Translated from Finnish by David Hackston

The Beaver Theory is the third and final installment of the trilogy featuring Henri Koskinen, actuary cum adventure park owner who despite everything that happened in The Rabbit Factor and The Moose Paradox still believes that mathematics and logic will overcome all hurdles. (If you haven’t read books 1 and 2, I strongly advise you to so because you need to know the characters to appreciate the nuances in some of the relationships, particularly between Henri and his staff.)

In Book Three Henri faces three challenges:

1. Adjustment to family life: Henri, always a loner, becomes a family man, when he moves in with his lover, Laura Helantro and her daughter, Tuuli. This results in him becoming embroiled with an active, sociable and very demanding dad’s group, who are fund-raising to send the kids to Paris.

2. Aggressive competition in the form of Somersault City, the owners of which, by making everything free, want to wipe Henri’s park off the map. Their tactics are so successful that footfall at YouFunMe is reduced to zero.

3. Becoming prime suspect when the owner of Somersault City is found dead at the foot of the Beaver, Somersault City’s main attraction …. with a steel ice cream cone stuffed down his throat.

The third problem would have been avoided had Henri not decided to break into Somersault City one night to gather information about their business model. A puzzle if ever there was one to Henri’s mathematical brain. Once two fishy cops call to question him about the death, Henri realises that he will have to solve the murder himself to get off the hook.

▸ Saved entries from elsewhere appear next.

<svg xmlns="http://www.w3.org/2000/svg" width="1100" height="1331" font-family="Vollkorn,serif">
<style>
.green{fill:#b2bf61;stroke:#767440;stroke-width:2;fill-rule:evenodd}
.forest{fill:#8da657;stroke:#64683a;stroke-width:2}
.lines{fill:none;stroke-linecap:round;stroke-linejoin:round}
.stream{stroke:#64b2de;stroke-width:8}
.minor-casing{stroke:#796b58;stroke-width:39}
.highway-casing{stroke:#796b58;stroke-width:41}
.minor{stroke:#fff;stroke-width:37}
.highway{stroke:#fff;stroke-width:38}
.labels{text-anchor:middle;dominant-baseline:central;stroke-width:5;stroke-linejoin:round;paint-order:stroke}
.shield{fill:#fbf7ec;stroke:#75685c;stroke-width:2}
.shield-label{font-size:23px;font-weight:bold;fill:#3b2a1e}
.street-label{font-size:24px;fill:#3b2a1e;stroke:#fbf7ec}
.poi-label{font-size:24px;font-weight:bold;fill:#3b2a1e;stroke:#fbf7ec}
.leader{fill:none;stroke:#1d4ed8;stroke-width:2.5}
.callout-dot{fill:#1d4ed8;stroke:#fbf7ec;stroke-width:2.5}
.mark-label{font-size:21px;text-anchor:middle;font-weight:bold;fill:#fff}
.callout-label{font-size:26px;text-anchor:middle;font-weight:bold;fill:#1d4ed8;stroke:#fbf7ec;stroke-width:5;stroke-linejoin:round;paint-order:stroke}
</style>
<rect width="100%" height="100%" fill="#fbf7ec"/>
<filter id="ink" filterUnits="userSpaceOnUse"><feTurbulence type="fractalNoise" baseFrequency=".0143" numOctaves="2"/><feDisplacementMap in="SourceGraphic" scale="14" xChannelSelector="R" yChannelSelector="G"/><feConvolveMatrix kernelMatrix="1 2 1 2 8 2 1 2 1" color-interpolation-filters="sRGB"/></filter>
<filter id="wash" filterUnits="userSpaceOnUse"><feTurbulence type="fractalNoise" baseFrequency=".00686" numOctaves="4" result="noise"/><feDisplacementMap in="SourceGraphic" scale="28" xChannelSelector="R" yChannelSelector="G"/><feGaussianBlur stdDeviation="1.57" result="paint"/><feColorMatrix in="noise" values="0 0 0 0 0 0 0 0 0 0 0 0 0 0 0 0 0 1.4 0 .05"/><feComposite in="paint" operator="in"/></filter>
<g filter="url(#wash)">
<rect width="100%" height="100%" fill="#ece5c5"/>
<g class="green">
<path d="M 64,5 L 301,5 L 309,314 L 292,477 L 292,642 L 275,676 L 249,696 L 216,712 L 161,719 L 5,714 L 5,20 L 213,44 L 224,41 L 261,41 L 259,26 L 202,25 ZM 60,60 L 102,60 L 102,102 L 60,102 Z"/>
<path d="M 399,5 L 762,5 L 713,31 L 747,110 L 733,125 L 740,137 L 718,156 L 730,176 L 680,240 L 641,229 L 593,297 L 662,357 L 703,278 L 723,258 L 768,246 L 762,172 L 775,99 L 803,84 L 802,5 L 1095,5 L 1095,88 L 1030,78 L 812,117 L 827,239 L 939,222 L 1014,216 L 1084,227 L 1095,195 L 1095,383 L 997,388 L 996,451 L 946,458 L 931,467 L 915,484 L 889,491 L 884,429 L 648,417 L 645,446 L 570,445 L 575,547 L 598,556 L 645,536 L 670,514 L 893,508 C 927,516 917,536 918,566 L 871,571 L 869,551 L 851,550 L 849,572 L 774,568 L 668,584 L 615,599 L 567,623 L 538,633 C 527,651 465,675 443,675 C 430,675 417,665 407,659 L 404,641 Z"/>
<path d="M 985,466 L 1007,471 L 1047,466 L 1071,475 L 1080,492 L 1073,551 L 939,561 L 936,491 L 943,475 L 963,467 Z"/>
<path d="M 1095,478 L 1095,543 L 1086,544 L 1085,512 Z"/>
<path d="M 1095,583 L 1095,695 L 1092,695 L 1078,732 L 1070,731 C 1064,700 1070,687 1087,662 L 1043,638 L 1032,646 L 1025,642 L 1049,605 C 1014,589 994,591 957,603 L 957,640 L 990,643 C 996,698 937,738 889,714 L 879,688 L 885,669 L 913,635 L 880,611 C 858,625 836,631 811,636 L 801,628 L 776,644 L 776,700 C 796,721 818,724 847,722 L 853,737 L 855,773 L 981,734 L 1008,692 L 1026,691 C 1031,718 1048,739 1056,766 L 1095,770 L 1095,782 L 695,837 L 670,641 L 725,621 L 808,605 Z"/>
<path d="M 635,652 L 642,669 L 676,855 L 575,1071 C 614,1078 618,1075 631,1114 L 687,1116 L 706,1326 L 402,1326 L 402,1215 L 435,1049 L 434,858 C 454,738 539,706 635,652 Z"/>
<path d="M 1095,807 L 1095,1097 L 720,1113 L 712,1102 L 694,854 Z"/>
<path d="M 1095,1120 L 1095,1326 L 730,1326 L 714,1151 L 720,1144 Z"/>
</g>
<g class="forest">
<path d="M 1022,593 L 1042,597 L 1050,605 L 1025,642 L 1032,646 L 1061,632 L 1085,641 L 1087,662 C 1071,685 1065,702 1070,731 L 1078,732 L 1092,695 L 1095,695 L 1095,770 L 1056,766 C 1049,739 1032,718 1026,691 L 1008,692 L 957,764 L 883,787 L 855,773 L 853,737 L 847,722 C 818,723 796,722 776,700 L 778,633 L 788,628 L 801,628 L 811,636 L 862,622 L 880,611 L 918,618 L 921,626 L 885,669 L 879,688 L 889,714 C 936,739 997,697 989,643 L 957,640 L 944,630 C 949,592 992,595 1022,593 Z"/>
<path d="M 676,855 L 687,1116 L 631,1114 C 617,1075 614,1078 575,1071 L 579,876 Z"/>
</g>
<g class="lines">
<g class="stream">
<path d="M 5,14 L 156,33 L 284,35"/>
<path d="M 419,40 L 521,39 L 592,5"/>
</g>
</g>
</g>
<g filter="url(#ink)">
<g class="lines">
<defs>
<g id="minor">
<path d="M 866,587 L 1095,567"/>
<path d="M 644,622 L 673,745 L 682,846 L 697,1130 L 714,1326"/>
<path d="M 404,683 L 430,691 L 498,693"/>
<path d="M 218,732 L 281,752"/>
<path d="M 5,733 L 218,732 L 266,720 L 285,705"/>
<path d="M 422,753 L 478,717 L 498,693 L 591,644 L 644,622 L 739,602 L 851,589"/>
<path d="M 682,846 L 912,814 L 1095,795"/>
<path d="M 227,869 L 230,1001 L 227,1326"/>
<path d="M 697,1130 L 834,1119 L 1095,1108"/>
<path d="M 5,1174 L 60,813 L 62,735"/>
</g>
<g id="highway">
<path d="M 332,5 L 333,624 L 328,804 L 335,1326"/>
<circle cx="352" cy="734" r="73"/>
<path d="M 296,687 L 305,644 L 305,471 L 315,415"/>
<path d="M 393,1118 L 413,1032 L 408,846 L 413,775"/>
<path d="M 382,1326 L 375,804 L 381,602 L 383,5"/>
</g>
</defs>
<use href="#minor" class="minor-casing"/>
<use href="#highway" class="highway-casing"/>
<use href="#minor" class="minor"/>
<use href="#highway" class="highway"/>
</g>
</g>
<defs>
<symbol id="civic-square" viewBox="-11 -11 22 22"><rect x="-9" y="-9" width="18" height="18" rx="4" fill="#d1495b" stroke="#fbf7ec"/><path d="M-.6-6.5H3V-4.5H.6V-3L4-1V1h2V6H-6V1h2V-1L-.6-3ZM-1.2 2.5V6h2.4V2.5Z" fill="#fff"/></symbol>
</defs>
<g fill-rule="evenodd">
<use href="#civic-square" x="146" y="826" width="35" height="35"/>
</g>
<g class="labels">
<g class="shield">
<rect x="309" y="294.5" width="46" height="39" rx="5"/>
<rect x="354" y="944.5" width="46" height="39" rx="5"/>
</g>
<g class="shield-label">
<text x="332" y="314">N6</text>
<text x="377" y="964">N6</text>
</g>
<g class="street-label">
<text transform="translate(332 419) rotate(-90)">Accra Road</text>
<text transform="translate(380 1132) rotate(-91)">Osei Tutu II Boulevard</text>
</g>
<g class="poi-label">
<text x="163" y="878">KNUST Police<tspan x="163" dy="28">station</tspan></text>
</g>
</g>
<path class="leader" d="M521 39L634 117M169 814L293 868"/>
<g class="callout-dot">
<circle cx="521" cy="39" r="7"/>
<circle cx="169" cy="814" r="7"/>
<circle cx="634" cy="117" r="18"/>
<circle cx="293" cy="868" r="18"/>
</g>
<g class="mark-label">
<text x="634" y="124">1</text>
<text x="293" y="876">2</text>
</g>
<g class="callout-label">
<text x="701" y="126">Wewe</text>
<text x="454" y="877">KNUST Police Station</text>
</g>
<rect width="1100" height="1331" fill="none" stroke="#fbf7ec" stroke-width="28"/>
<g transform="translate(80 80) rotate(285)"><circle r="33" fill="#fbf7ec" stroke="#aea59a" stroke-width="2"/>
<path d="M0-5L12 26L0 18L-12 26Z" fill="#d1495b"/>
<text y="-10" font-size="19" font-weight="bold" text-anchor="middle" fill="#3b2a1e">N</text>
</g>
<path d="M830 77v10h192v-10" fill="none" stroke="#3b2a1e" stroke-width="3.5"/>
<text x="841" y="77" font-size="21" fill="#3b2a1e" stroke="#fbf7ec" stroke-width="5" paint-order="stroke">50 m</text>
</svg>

Cue all kinds of chaos including a hooligan spray-painted blue, a snowmobile disappearing across snow-bound fields with a headless driver, and a saboteur trapped with millions of ants inside a giant banana. Lashings of black humour interspersed with surprisingly proficient dads tray-baking and jam-making as well as Henri’s staff putting it all on the line to save the park. I teared up at that point. I got exasperated with Henri when he (admittedly admirably) stuck to his determination to keep business and family separate, and did not share his troubles with Laura, becoming preoccupied and distant, thus jeopardising his new found happiness. But Laura’s art work is capable of performing miracles, and, in a welcome echo from The Rabbit Factor, her new commission is to thank for clearing Henri’s head, reeling from the fact that mathematics and logic are not riding to the rescue this time.

As for The Beaver Theory … there’s more than a little horseplay involved.

The series signs off happily for Henri, Laura and YouMeFun. Also for Detective Osmala, who can retire in good conscience now he has uncovered the police corruption he had suspected for a while. But not all loose ends are sewn up – whatever happened to Henri’s treacherous brother, Juhani, whose fake death initiated Henri’s adventures? I really wanted him to get his just desserts but he simply disappeared from view. Did I miss something or is there a spin-off novel in the offing?